> How to complete this task
Please reproduce all of the text in the material below, line for line, leaving out the pictures.

> Dataset excerpts
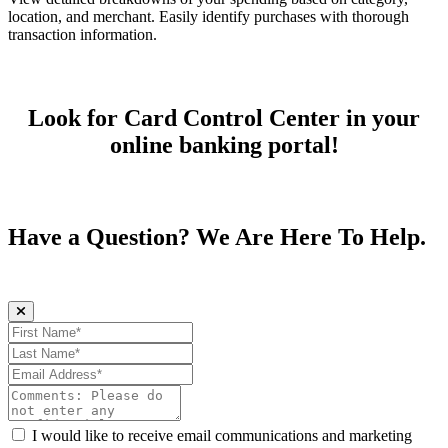
location, and merchant. Easily identify purchases with thorough
transaction information.
Look for Card Control Center in your
online banking portal!
Have a Question? We Are Here To Help.
First Name (required)
Last Name (required)
Email Address (required)
Comments:
I would like to receive email communications and marketing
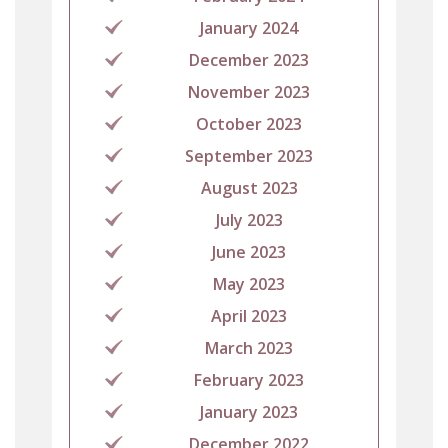
January 2024
December 2023
November 2023
October 2023
September 2023
August 2023
July 2023
June 2023
May 2023
April 2023
March 2023
February 2023
January 2023
December 2022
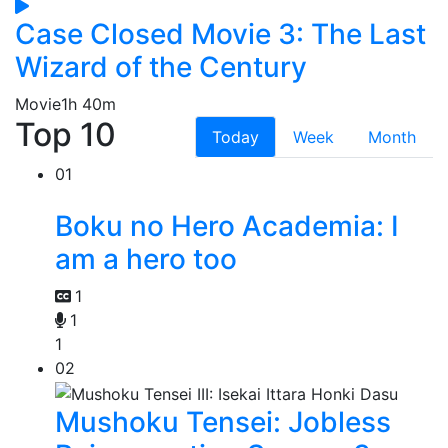
Case Closed Movie 3: The Last
Wizard of the Century
Movie
1h 40m
Top 10
Today
Week
Month
01
Boku no Hero Academia: I
am a hero too
1
1
1
02
Mushoku Tensei: Jobless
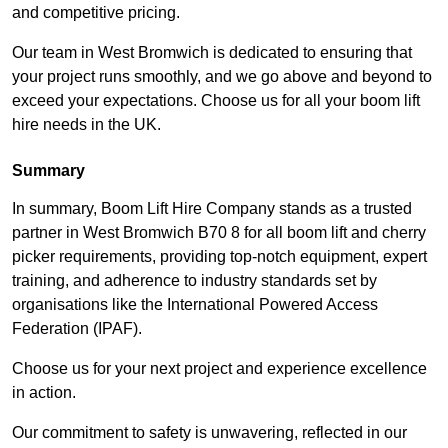
and competitive pricing.
Our team in West Bromwich is dedicated to ensuring that
your project runs smoothly, and we go above and beyond to
exceed your expectations. Choose us for all your boom lift
hire needs in the UK.
Summary
In summary, Boom Lift Hire Company stands as a trusted
partner in West Bromwich B70 8 for all boom lift and cherry
picker requirements, providing top-notch equipment, expert
training, and adherence to industry standards set by
organisations like the International Powered Access
Federation (IPAF).
Choose us for your next project and experience excellence
in action.
Our commitment to safety is unwavering, reflected in our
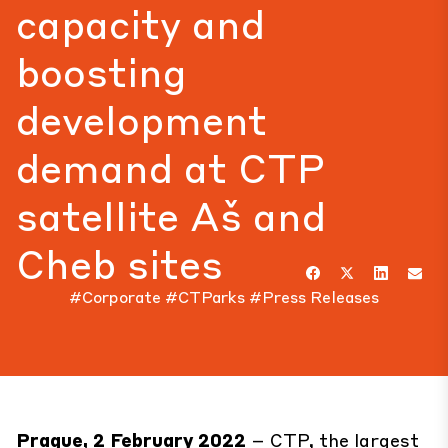
capacity and
boosting
development
demand at CTP
satellite Aš and
Cheb sites
#Corporate
#CTParks
#Press Releases
Prague, 2 February 2022
– CTP, the largest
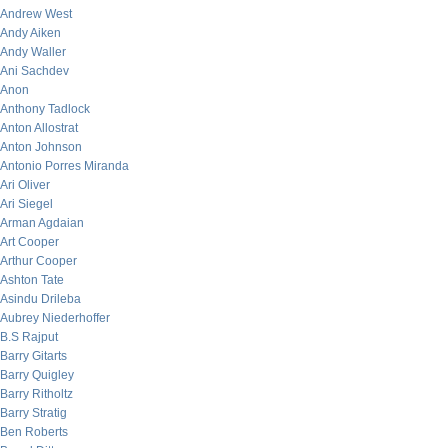
Andrew West
Andy Aiken
Andy Waller
Ani Sachdev
Anon
Anthony Tadlock
Anton Allostrat
Anton Johnson
Antonio Porres Miranda
Ari Oliver
Ari Siegel
Arman Agdaian
Art Cooper
Arthur Cooper
Ashton Tate
Asindu Drileba
Aubrey Niederhoffer
B.S Rajput
Barry Gitarts
Barry Quigley
Barry Ritholtz
Barry Stratig
Ben Roberts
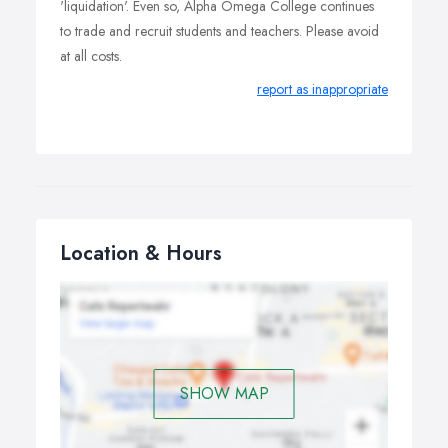
'liquidation'. Even so, Alpha Omega College continues
to trade and recruit students and teachers. Please avoid
at all costs.
report as inappropriate
Location & Hours
SHOW MAP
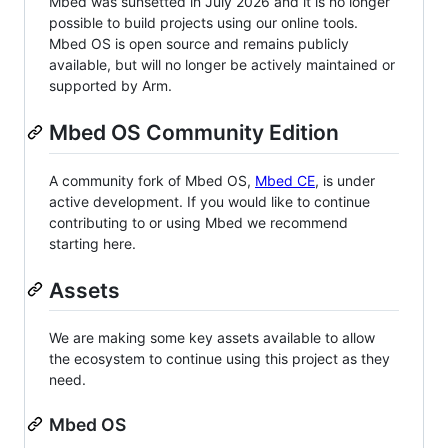
Mbed was sunsetted in July 2026 and it is no longer
possible to build projects using our online tools.
Mbed OS is open source and remains publicly
available, but will no longer be actively maintained or
supported by Arm.
Mbed OS Community Edition
A community fork of Mbed OS,
Mbed CE
, is under
active development. If you would like to continue
contributing to or using Mbed we recommend
starting here.
Assets
We are making some key assets available to allow
the ecosystem to continue using this project as they
need.
Mbed OS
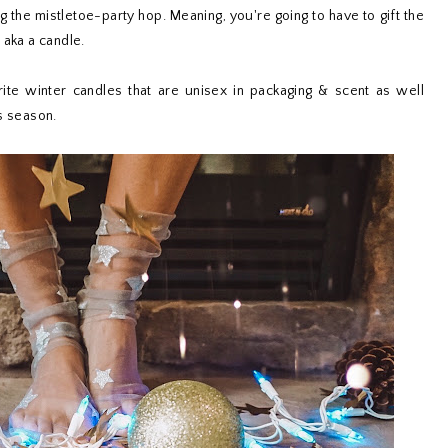
ng the mistletoe-party hop. Meaning, you're going to have to gift the
 aka a candle.
ite winter candles that are unisex in packaging & scent as well
s season.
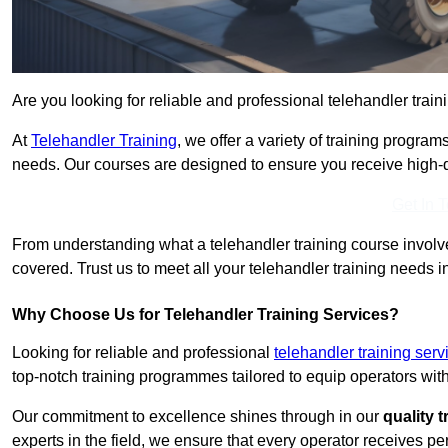
Are you looking for reliable and professional telehandler train
At
Telehandler Training
, we offer a variety of training progr
needs. Our courses are designed to ensure you receive high-qua
Get In 
From understanding what a telehandler training course involves
covered. Trust us to meet all your telehandler training needs i
Why Choose Us for Telehandler Training Services?
Looking for reliable and professional
telehandler training serv
top-notch training programmes tailored to equip operators with
Our commitment to excellence shines through in our
quality 
experts in the field, we ensure that every operator receives p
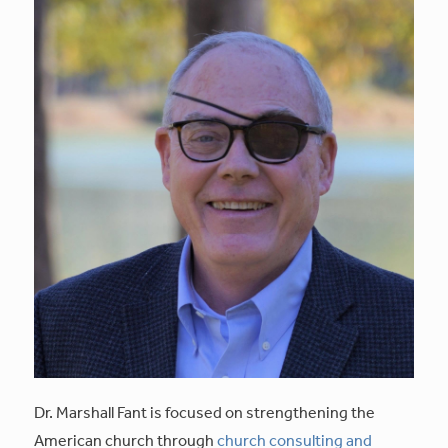
Dr. Marshall Fant is focused on strengthening the
American church through
church consulting and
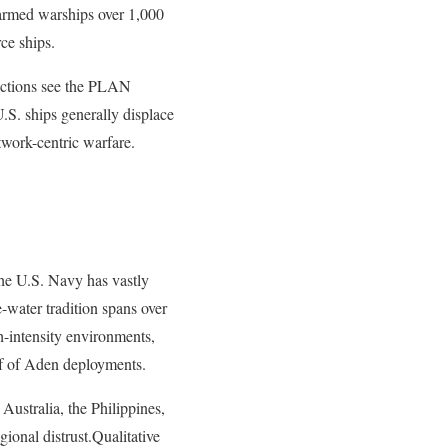
o-armed warships over 1,000
ce ships.
jections see the PLAN
.S. ships generally displace
twork-centric warfare.
he U.S. Navy has vastly
water tradition spans over
gh-intensity environments,
lf of Aden deployments.
Australia, the Philippines,
ional distrust.Qualitative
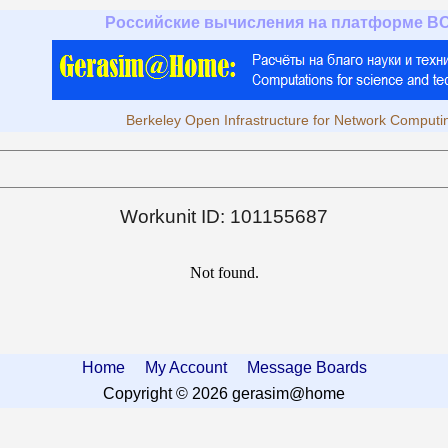
Российские вычисления на платформе B
Berkeley Open Infrastructure for Network Computi
Workunit ID: 101155687
Not found.
Home
My Account
Message Boards
Copyright © 2026 gerasim@home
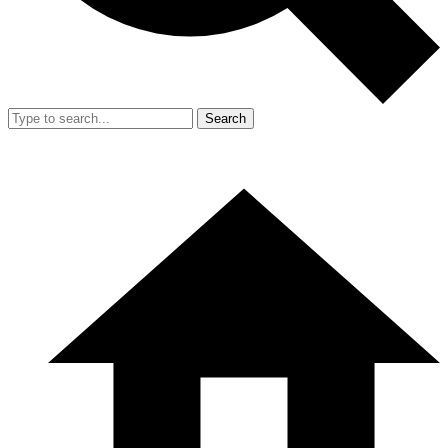
Search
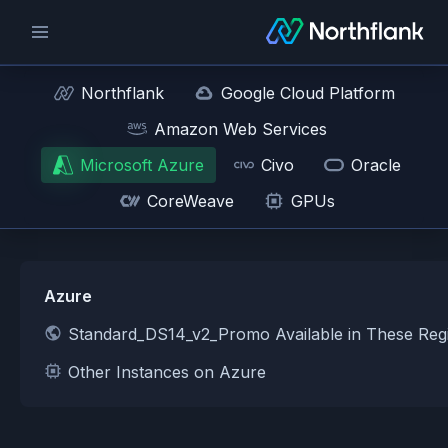
Northflank
Google Cloud Platform
Amazon Web Services
Microsoft Azure
Civo
Oracle
CoreWeave
GPUs
Azure
Standard_DS14_v2_Promo Available in These Reg
Other Instances on Azure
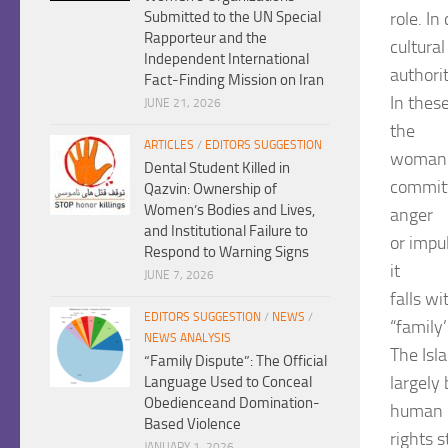
role. I
Submitted to the UN Special
Rapporteur and the
cultura
Independent International
authorit
Fact-Finding Mission on Iran
In thes
JUNE 21, 2026
the
ARTICLES
/
EDITORS SUGGESTION
woman’s
Dental Student Killed in
committ
Qazvin: Ownership of
Women’s Bodies and Lives,
anger
and Institutional Failure to
or impu
Respond to Warning Signs
it
JUNE 7, 2026
falls w
EDITORS SUGGESTION
/
NEWS
/
“family
NEWS ANALYSIS
The Isl
“Family Dispute”: The Official
largely
Language Used to Conceal
Obedienceand Domination-
human
Based Violence
rights s
JANUARY 1, 2026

> Solved exercise
location, and merchant. Easily identify purchases with thorough
transaction information.
Look for Card Control Center in your
online banking portal!
Have a Question? We Are Here To Help.
First Name (required)
Last Name (required)
Email Address (required)
Comments:
I would like to receive email communications and marketing
January 2024
December 2023
November 2023
October 2023
September 2023
August 2023
July 2023
June 2023
May 2023
April 2023
March 2023
February 2023
January 2023
December 2022
Case Closed Movie 3: The Last
Wizard of the Century
Movie
1h 40m
Top 10
Today
Week
Month
01
Boku no Hero Academia: I
am a hero too
1
1
1
02
Mushoku Tensei: Jobless
and competitive pricing.
Our team in West Bromwich is dedicated to ensuring that
your project runs smoothly, and we go above and beyond to
exceed your expectations. Choose us for all your boom lift
hire needs in the UK.
Summary
In summary, Boom Lift Hire Company stands as a trusted
partner in West Bromwich B70 8 for all boom lift and cherry
picker requirements, providing top-notch equipment, expert
training, and adherence to industry standards set by
organisations like the International Powered Access
Federation (IPAF).
Choose us for your next project and experience excellence
in action.
Our commitment to safety is unwavering, reflected in our
capacity and
boosting
development
demand at CTP
satellite Aš and
Cheb sites
#Corporate
#CTParks
#Press Releases
Prague, 2 February 2022
– CTP, the largest
Andrew West
Andy Aiken
Andy Waller
Ani Sachdev
Anon
Anthony Tadlock
Anton Allostrat
Anton Johnson
Antonio Porres Miranda
Ari Oliver
Ari Siegel
Arman Agdaian
Art Cooper
Arthur Cooper
Ashton Tate
Asindu Drileba
Aubrey Niederhoffer
B.S Rajput
Barry Gitarts
Barry Quigley
Barry Ritholtz
Barry Stratig
Ben Roberts
'liquidation'. Even so, Alpha Omega College continues
to trade and recruit students and teachers. Please avoid
at all costs.
report as inappropriate
Location & Hours
SHOW MAP
Mbed was sunsetted in July 2026 and it is no longer
possible to build projects using our online tools.
Mbed OS is open source and remains publicly
available, but will no longer be actively maintained or
supported by Arm.
Mbed OS Community Edition
A community fork of Mbed OS,
Mbed CE
, is under
active development. If you would like to continue
contributing to or using Mbed we recommend
starting here.
Assets
We are making some key assets available to allow
the ecosystem to continue using this project as they
need.
Mbed OS
ng the mistletoe-party hop. Meaning, you're going to have to gift the
 aka a candle.
ite winter candles that are unisex in packaging & scent as well
s season.
Are you looking for reliable and professional telehandler train
At
Telehandler Training
, we offer a variety of training progr
needs. Our courses are designed to ensure you receive high-qua
Get In 
From understanding what a telehandler training course involves
covered. Trust us to meet all your telehandler training needs i
Why Choose Us for Telehandler Training Services?
Looking for reliable and professional
telehandler training serv
top-notch training programmes tailored to equip operators with
Our commitment to excellence shines through in our
quality 
experts in the field, we ensure that every operator receives p
Dr. Marshall Fant is focused on strengthening the
American church through
church consulting and
o-armed warships over 1,000
ce ships.
jections see the PLAN
.S. ships generally displace
twork-centric warfare.
he U.S. Navy has vastly
water tradition spans over
gh-intensity environments,
lf of Aden deployments.
Australia, the Philippines,
ional distrust.Qualitative
Российские вычисления на платформе B
Berkeley Open Infrastructure for Network Computi
Workunit ID: 101155687
Not found.
Home
My Account
Message Boards
Copyright © 2026 gerasim@home
Search
Northflank
Google Cloud Platform
Amazon Web Services
Microsoft Azure
Civo
Oracle
CoreWeave
GPUs
Azure
Standard_DS14_v2_Promo Available in These Reg
Other Instances on Azure
role. I
Submitted to the UN Special
Rapporteur and the
cultura
Independent International
authorit
Fact-Finding Mission on Iran
In thes
JUNE 21, 2026
the
ARTICLES
/
EDITORS SUGGESTION
woman’s
Dental Student Killed in
committ
Qazvin: Ownership of
Women’s Bodies and Lives,
anger
and Institutional Failure to
or impu
Respond to Warning Signs
it
JUNE 7, 2026
falls w
EDITORS SUGGESTION
/
NEWS
/
“family
NEWS ANALYSIS
The Isl
“Family Dispute”: The Official
largely
Language Used to Conceal
Obedienceand Domination-
human
Based Violence
rights s
JANUARY 1, 2026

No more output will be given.